The State’s public comment period today on Zoom was in front of the panel making the decision; it is comprised of health care professionals, ethicists, and other health professionals, led by Dr. Anne Zink, the state chief medical officer.
Also requesting to be in line were representatives of zoo, sea life workers, veterinary workers, and search and rescue volunteer groups, such as Juneau Mountain Rescue.
Elizabeth Medicine Crow of First Alaskans Institute requested that Native culture bearers, elders, and language teachers be at the top of the vaccination list even if they are young, because they are so important and the culture is in jeopardy, with some languages near extinction.
Cynthia Christiansen said that rather than younger people, the next group should be the group most vulnerable — the aged — and that Alaskans were being pitted against each other to get in line for the vaccine.
Ollie Christieansen agreed, saying elderly and the ill should be a priority, not young people who can better fight the disease.
Monte Hawver of the Brother Francis Shelter in Kodiak said his staff needs to be innoculated so the shelter doesn’t need to shut down, leaving people in the cold.
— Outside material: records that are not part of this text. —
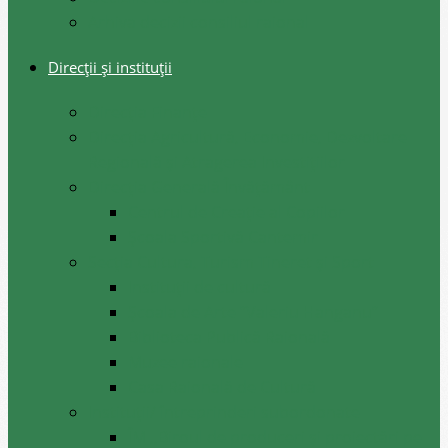
Arhiva decizii consiliul raional
Direcții și instituții
Direcţia Finanţe
Direcția Agricultură, Economie, Dezvoltare
Regională și Atragerea Investițiilor
Direcția Generală Învățământ
Centrul de Creație al Copiilor
Școala Sportivă Cantemir
Secția Cultura, Turism Tineret și Sport
Instituții de cultură
Școala de Arte ”Valeriu Hanganu”
Biblioteca Publică Raională
Muzee raionale
Casa Raională de Cultură
Instituții/ întreprinderi subordonate
ÎM ,,Biroul de produceri și proiectări pe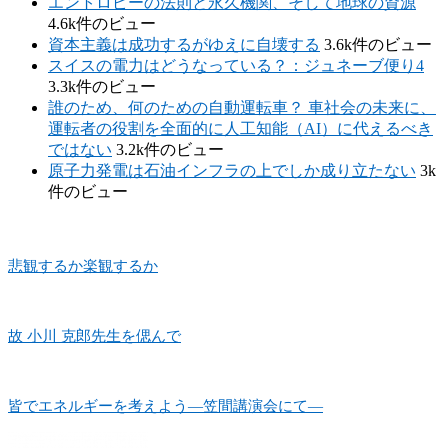
エントロピーの法則と永久機関、そして地球の資源
4.6k件のビュー
資本主義は成功するがゆえに自壊する
3.6k件のビュー
スイスの電力はどうなっている？：ジュネーブ便り4
3.3k件のビュー
誰のため、何のための自動運転車？ 車社会の未来に、
運転者の役割を全面的に人工知能（AI）に代えるべき
ではない
3.2k件のビュー
原子力発電は石油インフラの上でしか成り立たない
3k
件のビュー
悲観するか楽観するか
故 小川 克郎先生を偲んで
皆でエネルギーを考えよう―笠間講演会にて―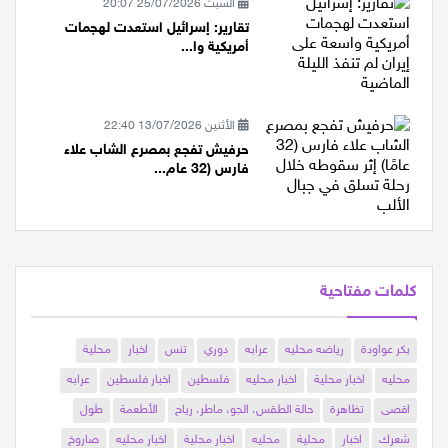
السبت 25/07/2026 20:07
تقارير: إسرائيل استعدت لهجمات
أمريكية وا...
الأثنين 13/07/2026 22:40
حرفيش تفجع بمصرع الشاب علاء
فارس (32 عام...
كلمات مفتاحية
بكر عواودة
رياضه محليه
عرابه
دوري
تنس
اخبار
محلية
محليه
اخبار محلية
اخبار محليه
فلسطين
اخبار فلسطين
عرابه
اقصى
تظاهرة
حالة الطقس، الجو، ماطر، رياح
الأطعمة
طول
شعرك
اخبار
محلية
محليه
اخبار محلية
اخبار محليه
صاروخ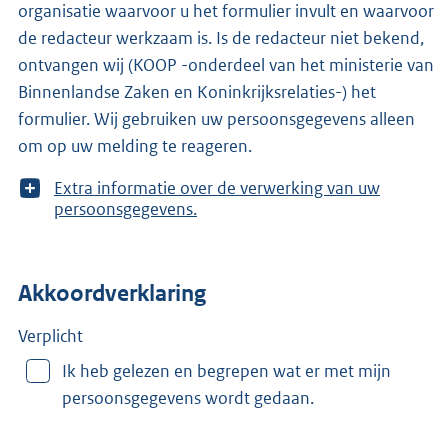
organisatie waarvoor u het formulier invult en waarvoor
de redacteur werkzaam is. Is de redacteur niet bekend,
ontvangen wij (KOOP -onderdeel van het ministerie van
Binnenlandse Zaken en Koninkrijksrelaties-) het
formulier. Wij gebruiken uw persoonsgegevens alleen
om op uw melding te reageren.
T
Extra informatie over de verwerking van uw
o
persoonsgegevens.
o
n
m
Akkoordverklaring
e
e
r
Verplicht
v
Ik heb gelezen en begrepen wat er met mijn
a
persoonsgegevens wordt gedaan.
n
: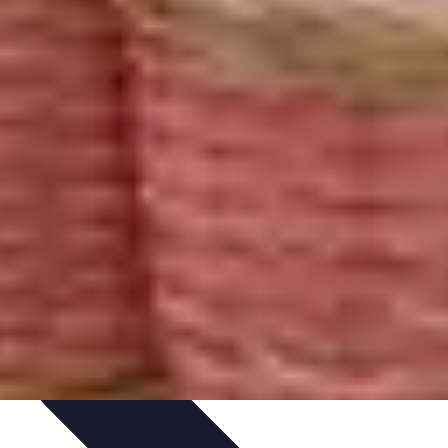
seils
Conseils Pratiques
Évaluation des Services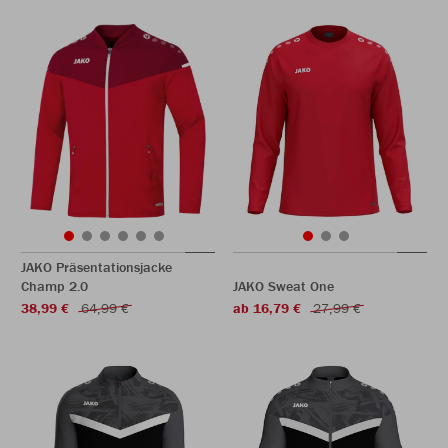
JAKO Präsentationsjacke
Champ 2.0
JAKO Sweat One
38,99 €
64,99 €
ab 16,79 €
27,99 €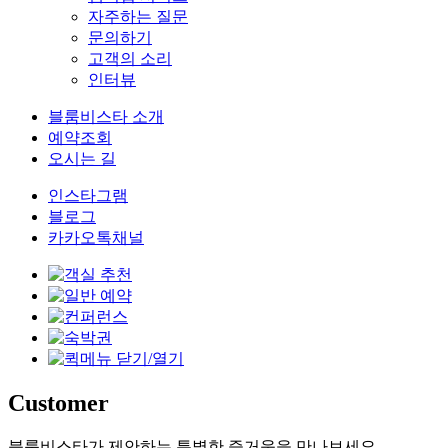
자주하는 질문
문의하기
고객의 소리
인터뷰
블룸비스타 소개
예약조회
오시는 길
인스타그램
블로그
카카오톡채널
Customer
블룸비스타가 제안하는 특별한 즐거움을 만나보세요.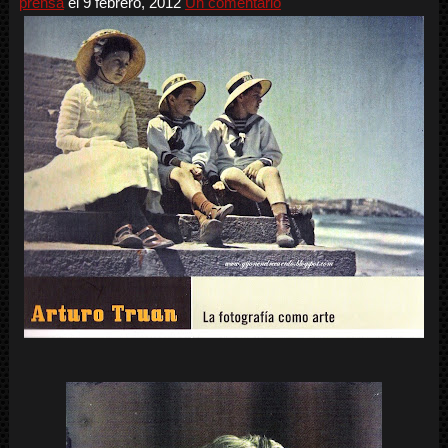
prensa
el
9 febrero, 2012
Un comentario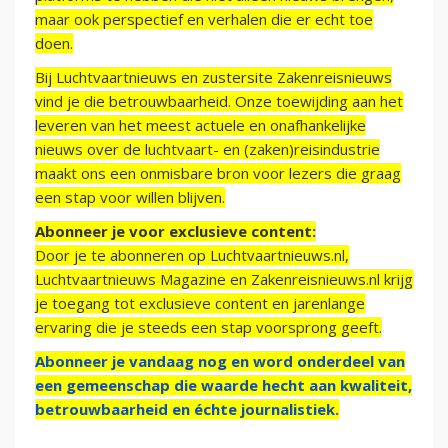
maar ook perspectief en verhalen die er echt toe
doen.
Bij Luchtvaartnieuws en zustersite Zakenreisnieuws
vind je die betrouwbaarheid. Onze toewijding aan het
leveren van het meest actuele en onafhankelijke
nieuws over de luchtvaart- en (zaken)reisindustrie
maakt ons een onmisbare bron voor lezers die graag
een stap voor willen blijven.
Abonneer je voor exclusieve content:
Door je te abonneren op Luchtvaartnieuws.nl,
Luchtvaartnieuws Magazine en Zakenreisnieuws.nl krijg
je toegang tot exclusieve content en jarenlange
ervaring die je steeds een stap voorsprong geeft.
Abonneer je vandaag nog en word onderdeel van
een gemeenschap die waarde hecht aan kwaliteit,
betrouwbaarheid en échte journalistiek.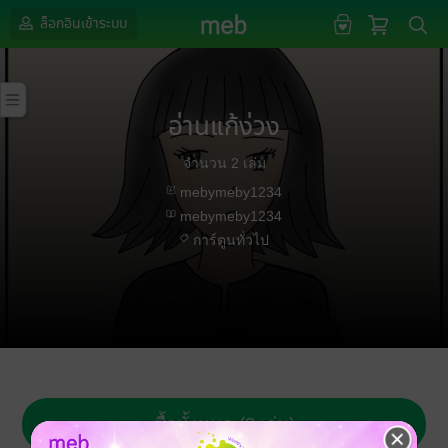
ล็อกอินเข้าระบบ
อ่านแก้ง่วง
จำนวน 2 เล่ม
mebymeby1234
mebymeby1234
การ์ตูนทั่วไป
ซื้อทั้งหมด (2 เล่ม)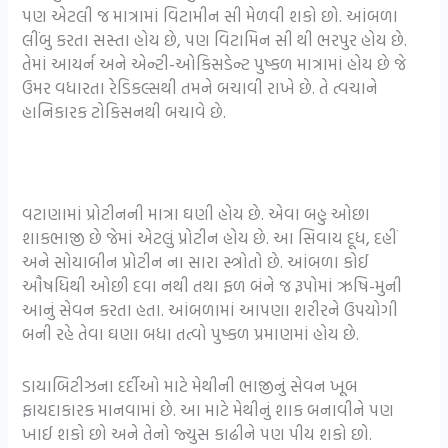
પણ એટલી જ માત્રામાં વિટામીન સી મેળવી શકો છો. આંબળા
લીંબુ કરતા સસ્તા હોય છે, પણ વિટામિન સી થી ભરપુર હોય છે.
તેમાં આયર્ન અને એન્ટી-ઓકિસડેન્ટ પુષ્કળ માત્રામાં હોય છે જે
ઉમર વધારતા રેડિકલ્સથી તમને બચાવી રાખે છે. તે ત્વચાને
હાનિકારક ટોકિસનથી બચાવે છે.
વટાણામાં પ્રોટીનની માત્રા ઘણી હોય છે. એવા બહુ ઓછા
શાકભાજી છે જેમાં એટલું પ્રોટીન હોય છે. આ સિવાય દૂધ, દહીં
અને સોયાબીન પ્રોટીન ના સારા સ્ત્રોતો છે. આંબળા કોઈ
ઔષધિથી ઓછી દવા નથી તથા ફળ બંને જ રૂપોમાં ઋષિ-મુની
આનું સેવન કરતા હતા. આંબળામાં આપણા શરીરને ઉપયોગી
બની રહે તેવા ઘણા બધા તત્વો પુષ્કળ પ્રમાણમાં હોય છે.
ડાયાબિટીઝના દર્દીઓ માટે મેથીની ભાજીનું સેવન ખૂબ
ફાયદાકારક માનવામાં છે. આ માટે મેથીનું શાક બનાવીને પણ
ખાઈ શકો છો અને તેનો જ્યુસ કાઢીને પણ પીય શકો છો.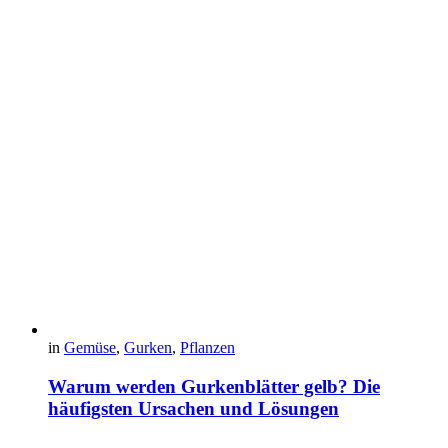
in
Gemüse
,
Gurken
,
Pflanzen
Warum werden Gurkenblätter gelb? Die
häufigsten Ursachen und Lösungen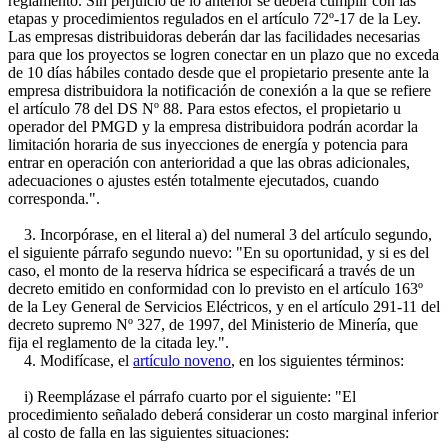
reglamento. Sin perjuicio de lo anterior se deberá cumplir con las
etapas y procedimientos regulados en el artículo 72º-17 de la Ley.
Las empresas distribuidoras deberán dar las facilidades necesarias
para que los proyectos se logren conectar en un plazo que no exceda
de 10 días hábiles contado desde que el propietario presente ante la
empresa distribuidora la notificación de conexión a la que se refiere
el artículo 78 del DS Nº 88. Para estos efectos, el propietario u
operador del PMGD y la empresa distribuidora podrán acordar la
limitación horaria de sus inyecciones de energía y potencia para
entrar en operación con anterioridad a que las obras adicionales,
adecuaciones o ajustes estén totalmente ejecutados, cuando
corresponda.".
3. Incorpórase, en el literal a) del numeral 3 del artículo segundo,
el siguiente párrafo segundo nuevo: "En su oportunidad, y si es del
caso, el monto de la reserva hídrica se especificará a través de un
decreto emitido en conformidad con lo previsto en el artículo 163º
de la Ley General de Servicios Eléctricos, y en el artículo 291-11 del
decreto supremo Nº 327, de 1997, del Ministerio de Minería, que
fija el reglamento de la citada ley.".
4. Modifícase, el
artículo noveno
, en los siguientes términos:
i) Reemplázase el párrafo cuarto por el siguiente: "El
procedimiento señalado deberá considerar un costo marginal inferior
al costo de falla en las siguientes situaciones: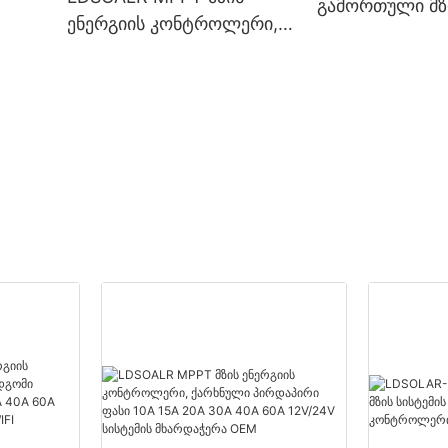
გამორთული მზი
ენერგიის კონტროლერი,
ePO4
ლამაზი pwm მ
ქარხნული პირდაპირი
დამტენის კო
ფასი 10A 15A 20A 30A
40A 60A 12V/24V
სისტემის მხარდაჭერა
OEM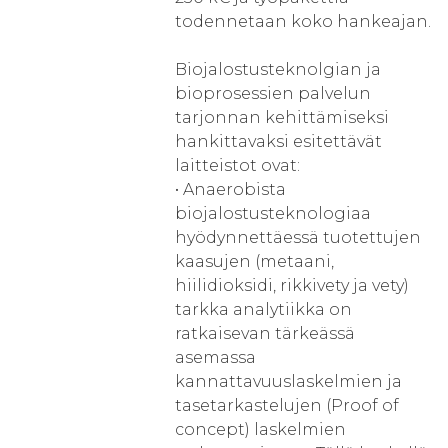
todennetaan koko hankeajan.
Biojalostusteknolgian ja
bioprosessien palvelun
tarjonnan kehittämiseksi
hankittavaksi esitettävät
laitteistot ovat:
• Anaerobista
biojalostusteknologiaa
hyödynnettäessä tuotettujen
kaasujen (metaani,
hiilidioksidi, rikkivety ja vety)
tarkka analytiikka on
ratkaisevan tärkeässä
asemassa
kannattavuuslaskelmien ja
tasetarkastelujen (Proof of
concept) laskelmien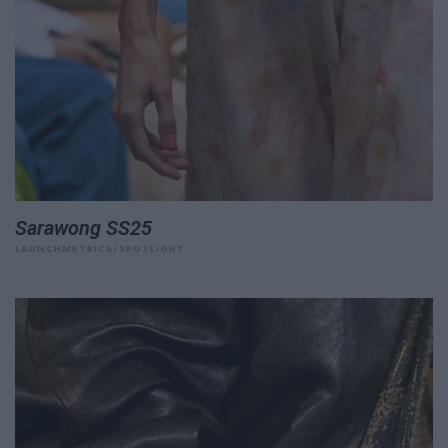
Sarawong SS25
LAUNCHMETRICS/SPOTLIGHT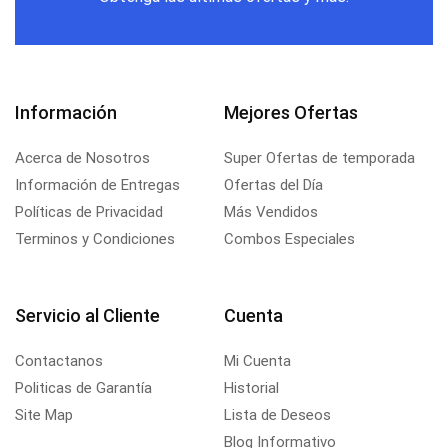
Información
Mejores Ofertas
Acerca de Nosotros
Super Ofertas de temporada
Información de Entregas
Ofertas del Día
Políticas de Privacidad
Más Vendidos
Terminos y Condiciones
Combos Especiales
Servicio al Cliente
Cuenta
Contactanos
Mi Cuenta
Politicas de Garantía
Historial
Site Map
Lista de Deseos
Blog Informativo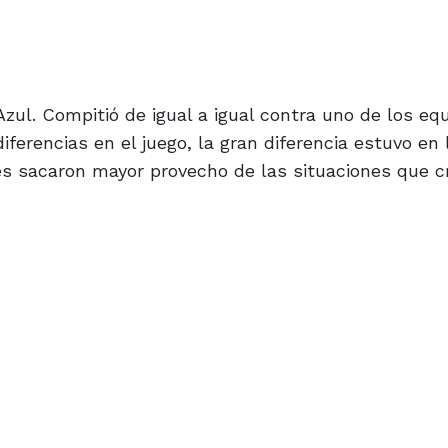
 Azul. Compitió de igual a igual contra uno de los eq
iferencias en el juego, la gran diferencia estuvo en 
tes sacaron mayor provecho de las situaciones que c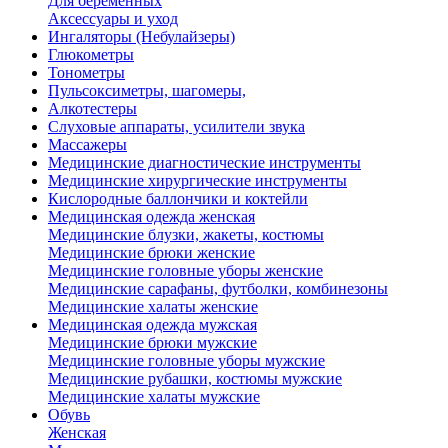
Для беременных
Аксессуары и уход
Ингаляторы (Небулайзеры)
Глюкометры
Тонометры
Пульсоксиметры, шагомеры,
Алкотестеры
Слуховые аппараты, усилители звука
Массажеры
Медицинские диагностические инструменты
Медицинские хирургические инструменты
Кислородные баллончики и коктейли
Медицинская одежда женская
Медицинские блузки, жакеты, костюмы
Медицинские брюки женские
Медицинские головные уборы женские
Медицинские сарафаны, футболки, комбинезоны
Медицинские халаты женские
Медицинская одежда мужская
Медицинские брюки мужские
Медицинские головные уборы мужские
Медицинские рубашки, костюмы мужские
Медицинские халаты мужские
Обувь
Женская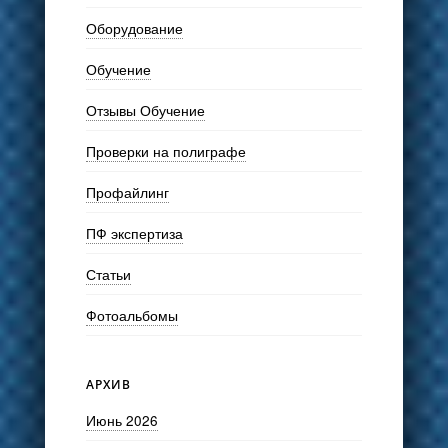
Оборудование
Обучение
Отзывы Обучение
Проверки на полиграфе
Профайлинг
ПФ экспертиза
Статьи
Фотоальбомы
АРХИВ
Июнь 2026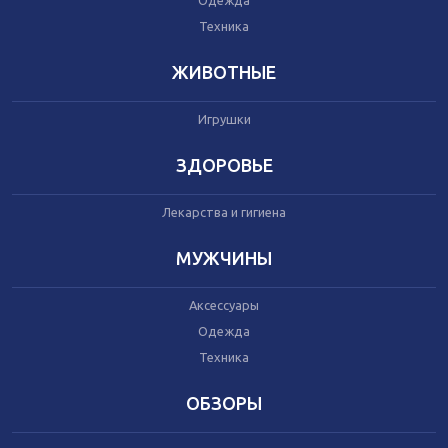
Одежда
Автокресла
Одежда
Техника
Питание
Коляски
ЖИВОТНЫЕ
Игрушки
Аксессуары
Одежда
ЗДОРОВЬЕ
Техника
Лекарства и гигиена
Аксессуары
МУЖЧИНЫ
Косметика
Одежда
Аксессуары
Техника
Одежда
Техника
Товары для ремонта
ОБЗОРЫ
Мебель
Посуда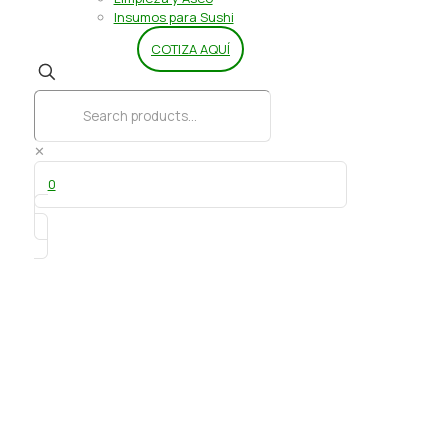
Insumos para Sushi
COTIZA AQUÍ
✕
0
Esencia de Frutos Rojos 30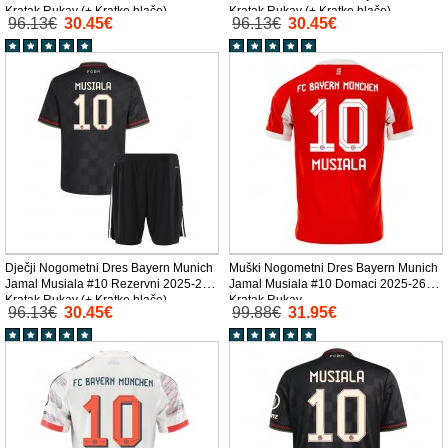
Kratak Rukav (+ Kratke hlače)
Kratak Rukav (+ Kratke hlače)
96.13€
30.45€
96.13€
30.45€
Dječji Nogometni Dres Bayern Munich
Muški Nogometni Dres Bayern Munich
Jamal Musiala #10 Rezervni 2025-26
Jamal Musiala #10 Domaci 2025-26
Kratak Rukav (+ Kratke hlače)
Kratak Rukav
96.13€
30.45€
99.88€
31.95€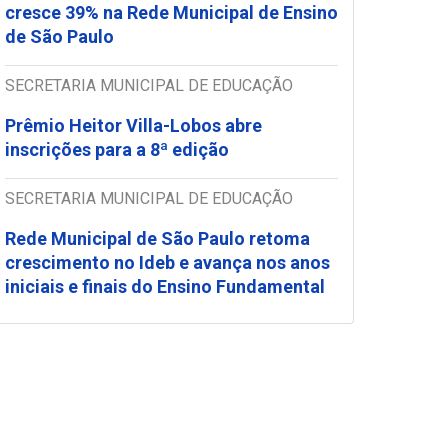
cresce 39% na Rede Municipal de Ensino
de São Paulo
SECRETARIA MUNICIPAL DE EDUCAÇÃO
Prêmio Heitor Villa-Lobos abre
inscrições para a 8ª edição
SECRETARIA MUNICIPAL DE EDUCAÇÃO
Rede Municipal de São Paulo retoma
crescimento no Ideb e avança nos anos
iniciais e finais do Ensino Fundamental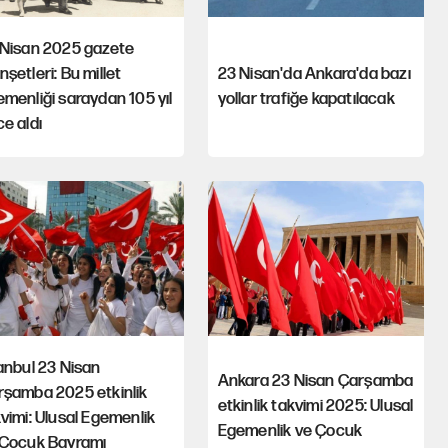
 Nisan 2025 gazete
şetleri: Bu millet
23 Nisan'da Ankara'da bazı
menliği saraydan 105 yıl
yollar trafiğe kapatılacak
e aldı
anbul 23 Nisan
Ankara 23 Nisan Çarşamba
rşamba 2025 etkinlik
etkinlik takvimi 2025: Ulusal
vimi: Ulusal Egemenlik
Egemenlik ve Çocuk
 Çocuk Bayramı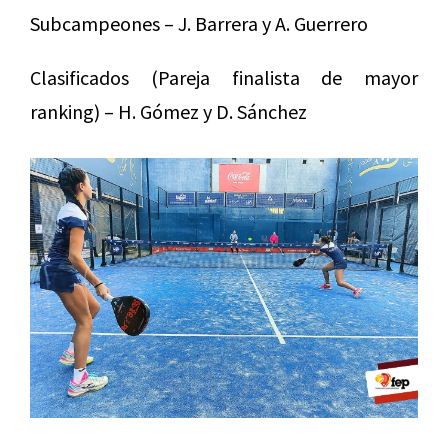
Subcampeones – J. Barrera y A. Guerrero
Clasificados (Pareja finalista de mayor
ranking) – H. Gómez y D. Sánchez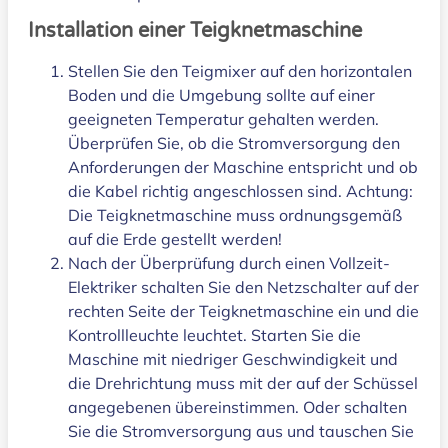
Installation einer Teigknetmaschine
Stellen Sie den Teigmixer auf den horizontalen
Boden und die Umgebung sollte auf einer
geeigneten Temperatur gehalten werden.
Überprüfen Sie, ob die Stromversorgung den
Anforderungen der Maschine entspricht und ob
die Kabel richtig angeschlossen sind. Achtung:
Die Teigknetmaschine muss ordnungsgemäß
auf die Erde gestellt werden!
Nach der Überprüfung durch einen Vollzeit-
Elektriker schalten Sie den Netzschalter auf der
rechten Seite der Teigknetmaschine ein und die
Kontrollleuchte leuchtet. Starten Sie die
Maschine mit niedriger Geschwindigkeit und
die Drehrichtung muss mit der auf der Schüssel
angegebenen übereinstimmen. Oder schalten
Sie die Stromversorgung aus und tauschen Sie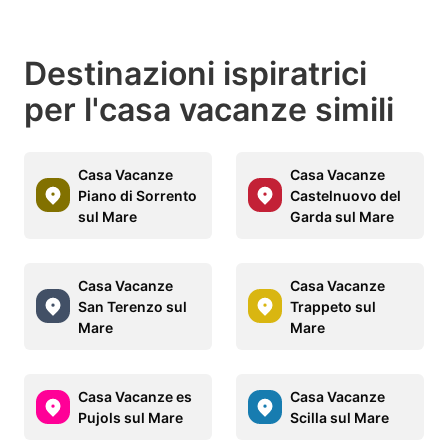
Destinazioni ispiratrici
per l'casa vacanze simili
Casa Vacanze
Casa Vacanze
Piano di Sorrento
Castelnuovo del
sul Mare
Garda sul Mare
Casa Vacanze
Casa Vacanze
San Terenzo sul
Trappeto sul
Mare
Mare
Casa Vacanze es
Casa Vacanze
Pujols sul Mare
Scilla sul Mare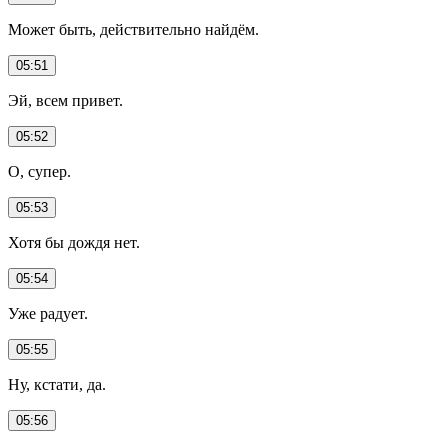
Может быть, действительно найдём.
05:51
Эй, всем привет.
05:52
О, супер.
05:53
Хотя бы дождя нет.
05:54
Уже радует.
05:55
Ну, кстати, да.
05:56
A representative from the court system reminded the panel that the 39 courts with 775 staff members around the state cannot work from home and cannot take court files home, and that justice must go on.
The committee will be weighing its decision based on guidance from the CDC, along with how to maximize the benefits and minimize the harms of vaccination, prevent illness and death, as well as achieve equal outcomes for all Alaskans.
The state is currently in the 1a phase, with frontline health care and first responders being vaccinated.
Phase 1b guidance from the state will be released on Dec. 30. The state does not yet have numbers from the federal government for what it will be receiving in January for that allocation, but expects regular shipments throughout 2021, in addition to allocations going directly to Veterans Affairs and Department of Defense, as well as separate Tribal allocations.
Phase 1c is the next round after 1b, and public comments on that phase will be taken on Jan. 11.